100MHz TTL 6502: Here we go!

Windfall · Post by **Windfall** » Thu Oct 22, 2020 2:39 pm

ttlworks wrote:

Die Devices sells bare chip dies

Do they offer a free, teeny tiny soldering iron, when they ship their dies ?

Drass · Post by **Drass** » Thu Oct 22, 2020 4:23 pm

ttlworks wrote:

Maybe not relevant for this project:

Die Devices sells bare chip dies, 74AUC2G53 is on their list.
Würth Elektronik is able to bond bare chip dies to PCBs.

That's so cool! Maybe we can create our own SMD 74AUC283 on a little PCB with tiny castellations.

Btw, I like the 74AUC2G53 replacement for a 74'151 equivalent. Thanks.

Looks like in the right hands, this 74AUC2G53 is a real powerhouse.

ttlworks · Post by **ttlworks** » Fri Oct 23, 2020 5:25 am

Windfall wrote:

Do they offer a free, teeny tiny soldering iron, when they ship their dies ?

I think they don't.
To me, it looks like sort of a "if you have to ask for the price, you know you can't afford to buy it" business.

Drass wrote:

That's so cool! Maybe we can create our own SMD 74AUC283 on a little PCB with tiny castellations.

Nah, just build sort of an improved AM29203 with 74AUC, then sell it to other TTL CPU hobbyists.

BTW: Würth Elektronik also is able to integrate SMD components into PCBs.

joanlluch · Post by **joanlluch** » Fri Oct 23, 2020 2:39 pm

Drass wrote:

Looks like in the right hands, this 74AUC2G53 is a real powerhouse.

Some time ago, I spent some time studying the viability of using similar analog switches to make a relay-logic based processor. It looked to me that it was feasible, and it used far less number of components than an equivalent discrete transistor logic gates based processor.

It's a pity these things do not come in larger packages, such as quad 2:1 (SPDT) switches with independent control inputs, as it is the case for 1:1 switches. Not even dual 2:1 switches seem to be available, as far as I know. However there's always the possibility to pair 74xx3125 with 74xx3126 quadruple 1:1 switches to to get 2:1 functionality with less overall number of components.

ttlworks · Post by **ttlworks** » Fri Oct 23, 2020 3:09 pm

joanlluch wrote:

Not even dual 2:1 switches seem to be available, as far as I know.

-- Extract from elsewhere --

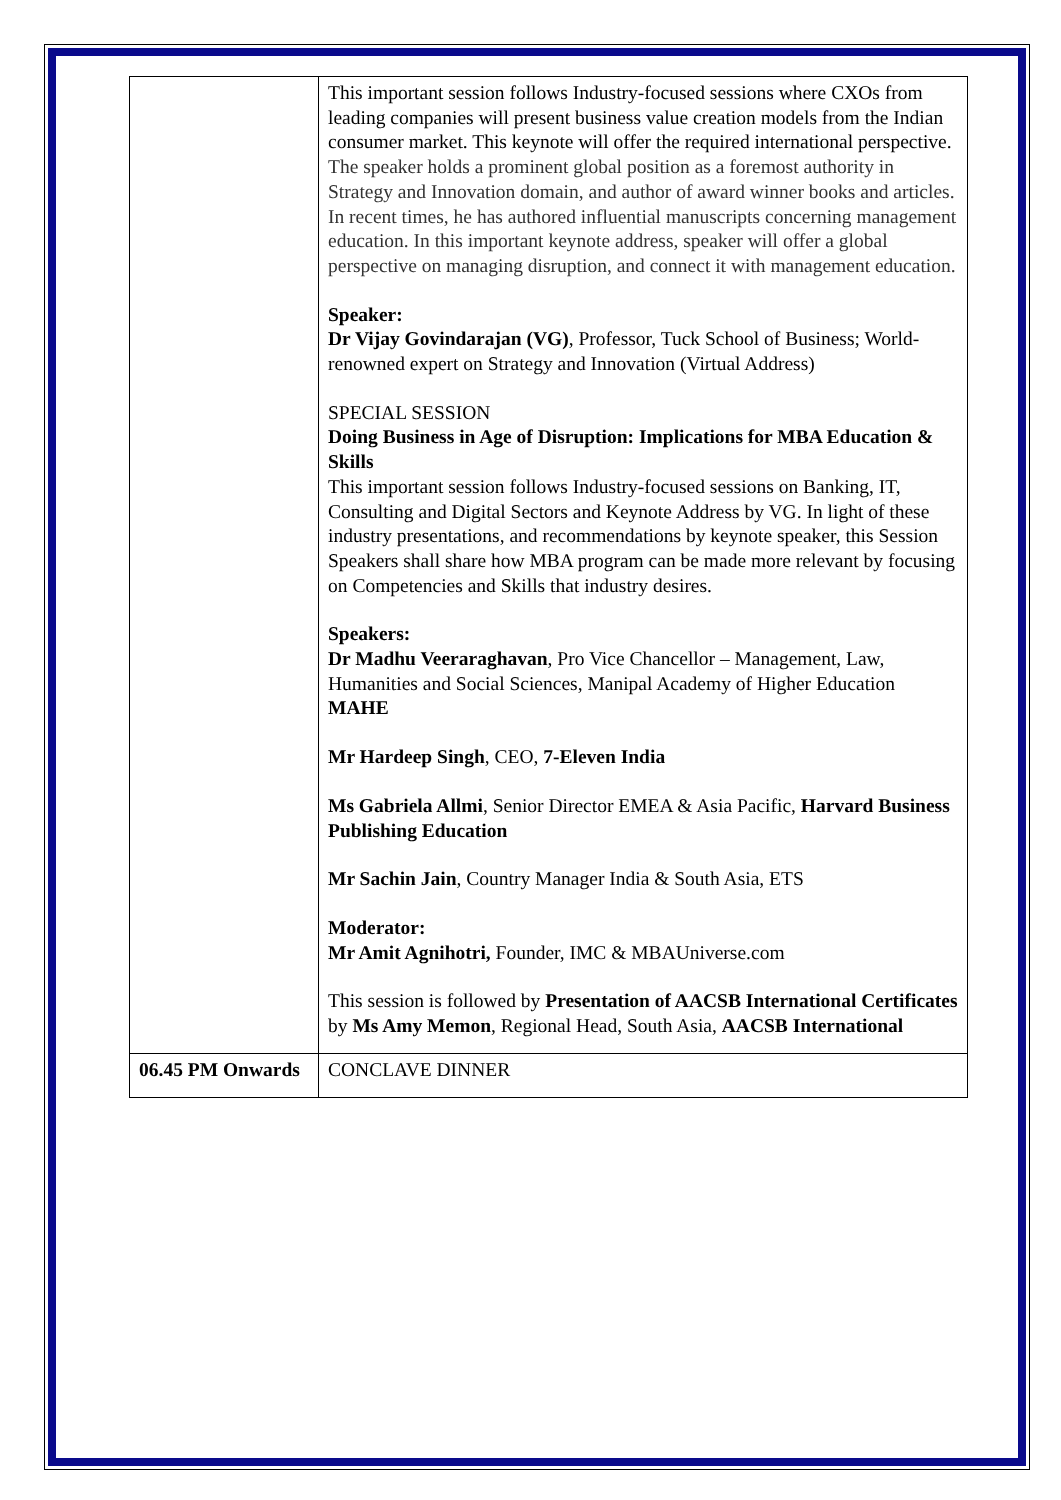| | This important session follows Industry-focused sessions where CXOs from leading companies will present business value creation models from the Indian consumer market. This keynote will offer the required international perspective. The speaker holds a prominent global position as a foremost authority in Strategy and Innovation domain, and author of award winner books and articles. In recent times, he has authored influential manuscripts concerning management education. In this important keynote address, speaker will offer a global perspective on managing disruption, and connect it with management education. Speaker: Dr Vijay Govindarajan (VG) , Professor, Tuck School of Business; World-renowned expert on Strategy and Innovation (Virtual Address) SPECIAL SESSION Doing Business in Age of Disruption: Implications for MBA Education & Skills This important session follows Industry-focused sessions on Banking, IT, Consulting and Digital Sectors and Keynote Address by VG. In light of these industry presentations, and recommendations by keynote speaker, this Session Speakers shall share how MBA program can be made more relevant by focusing on Competencies and Skills that industry desires. Speakers: Dr Madhu Veeraraghavan , Pro Vice Chancellor – Management, Law, Humanities and Social Sciences, Manipal Academy of Higher Education MAHE Mr Hardeep Singh , CEO, 7-Eleven India Ms Gabriela Allmi , Senior Director EMEA & Asia Pacific, Harvard Business Publishing Education Mr Sachin Jain , Country Manager India & South Asia, ETS Moderator: Mr Amit Agnihotri, Founder, IMC & MBAUniverse.com This session is followed by Presentation of AACSB International Certificates by Ms Amy Memon , Regional Head, South Asia, AACSB International |
| 06.45 PM Onwards | CONCLAVE DINNER |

The problem is, that analog switches like 74HC4053 (triple individually controlled SPDT) are too slow for being useful when trying to build a fast CPU.

joanlluch · Post by **joanlluch** » Fri Oct 23, 2020 3:24 pm

ttlworks wrote:

joanlluch wrote:

Not even dual 2:1 switches seem to be available, as far as I know.

The problem is, that analog switches like 74HC4053 (triple individually controlled SPDT) are too slow for being useful when trying to build a fast CPU.

Yes, that's the point. There's single fast 4:1 and 8:1, as well as multiple 1:1 switches with both common and separated control inputs, but not 2:1 fast Switches with the same or similar pin layout than say a 74HC4053.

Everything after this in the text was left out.